Member of the Michigan House of Representatives from the Wayne County district
- In office November 2, 1835 – January 1, 1837

Personal details
- Born: February 20, 1810 Preston, New York
- Died: April 19, 1877 (aged 67)
- Party: Democratic

= Horace A. Noyes =

American politician

Horace A. Noyes (February 20, 1810 – April 19, 1877) was an American lawyer and politician who served in the Michigan House of Representatives in its first session after adoption of the state constitution.

== Biography ==

Horace Noyes was born in Preston, New York, on February 20, 1810, the son of Nathan Noyes and Susannah Riddell. His father was a Baptist minister who helped organize several churches in New York and Michigan. Noyes began teaching at age fifteen, agreeing to pay his father half of his salary. The family moved to Perrington, New York, where Noyes studied law. He was admitted to the bar in Rochester in 1833, the same year that he and his family migrated to Michigan.

He moved to Plymouth, Michigan, and practiced law there until 1840. Noyes was a delegate to both the First and Second Conventions of Assent that first rejected, then accepted, the deal offered by the U.S. Congress for Michigan to accept the western part of the Upper Peninsula in exchange for the Toledo Strip in order to resolve the Toledo War and clear the way for statehood.

He was elected as a Democrat to the Michigan House of Representatives in 1835 and served through 1836. In 1840, he moved to Marshall, Michigan, and in 1844 was elected a probate judge in Calhoun County, a position which he held for 12 years before resuming his law practice in 1857.

Noyes was elected supervisor of Plymouth Township, Michigan, in 1836, as well as justice of the peace of school inspector.

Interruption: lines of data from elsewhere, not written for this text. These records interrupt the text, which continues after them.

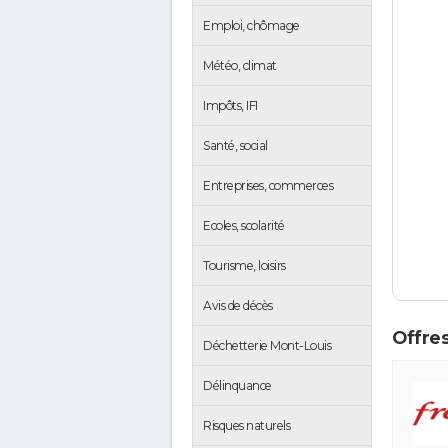
Emploi, chômage
Météo, climat
Impôts, IFI
Santé, social
Entreprises, commerces
Ecoles, scolarité
Tourisme, loisirs
Avis de décès
Offres
Déchetterie Mont-Louis
Délinquance
Risques naturels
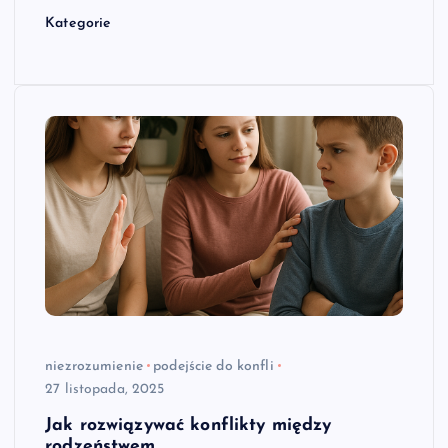
Kategorie
niezrozumienie
podejście do konfli
27 listopada, 2025
Jak rozwiązywać konflikty między
rodzeństwem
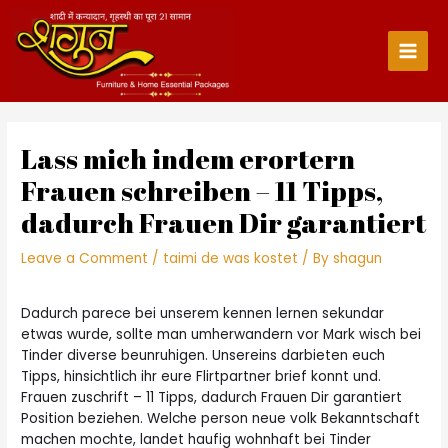
Skip
to
content
Main
Men
Lass mich indem erortern
Frauen schreiben – 11 Tipps,
dadurch Frauen Dir garantiert
Leave a Comment
/
taimi de was kostet
/ By
shagun
Dadurch parece bei unserem kennen lernen sekundar
etwas wurde, sollte man umherwandern vor Mark wisch bei
Tinder diverse beunruhigen. Unsereins darbieten euch
Tipps, hinsichtlich ihr eure Flirtpartner brief konnt und.
Frauen zuschrift – 11 Tipps, dadurch Frauen Dir garantiert
Position beziehen. Welche person neue volk Bekanntschaft
machen mochte, landet haufig wohnhaft bei Tinder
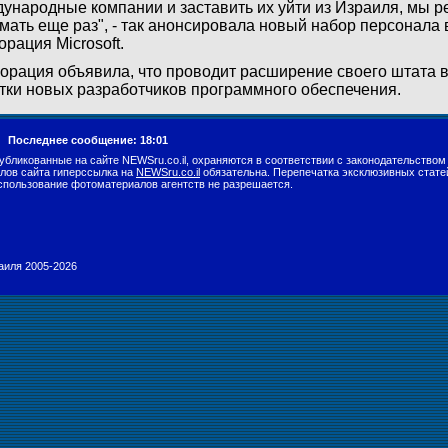
ународные компании и заставить их уйти из Израиля, мы 
мать еще раз", - так анонсировала новый набор персонала
орация Microsoft.
орация объявила, что проводит расширение своего штата в
тки новых разработчиков программного обеспечения.
г.
Последнее сообщение: 18:01
убликованные на сайте NEWSru.co.il, охраняются в соответствии с законодательством
лов сайта гиперссылка на
NEWSru.co.il
обязательна. Перепечатка эксклюзивных стате
спользование фотоматериалов агентств не разрешается.
раиля 2005-2026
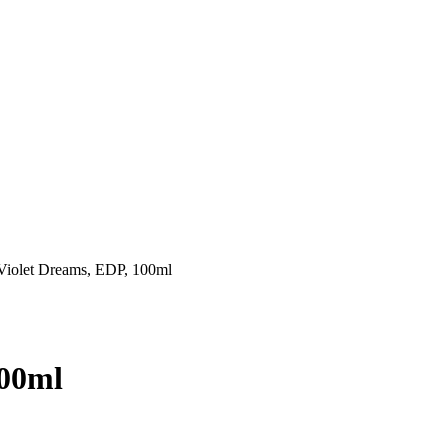
Violet Dreams, EDP, 100ml
100ml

He served as justice again in 1840, and township clerk in 1841.

He retired from his law practice due to ill health on January 1, 1877, leaving it to his partner William H. Porter. He died on April 19, 1877, and is buried in Oakridge Cemetery in Marshall.

=== Family ===

Noyes married Mary Shutts on October 15, 1835, and they had six children who lived to maturity, Angeline, Bina S., Frances G., Avery H., Hattie, and Joseph Sibley, along with three who died while young. His youngest son, Joseph Sibley Noyes, became a prominent jurist in Southern California.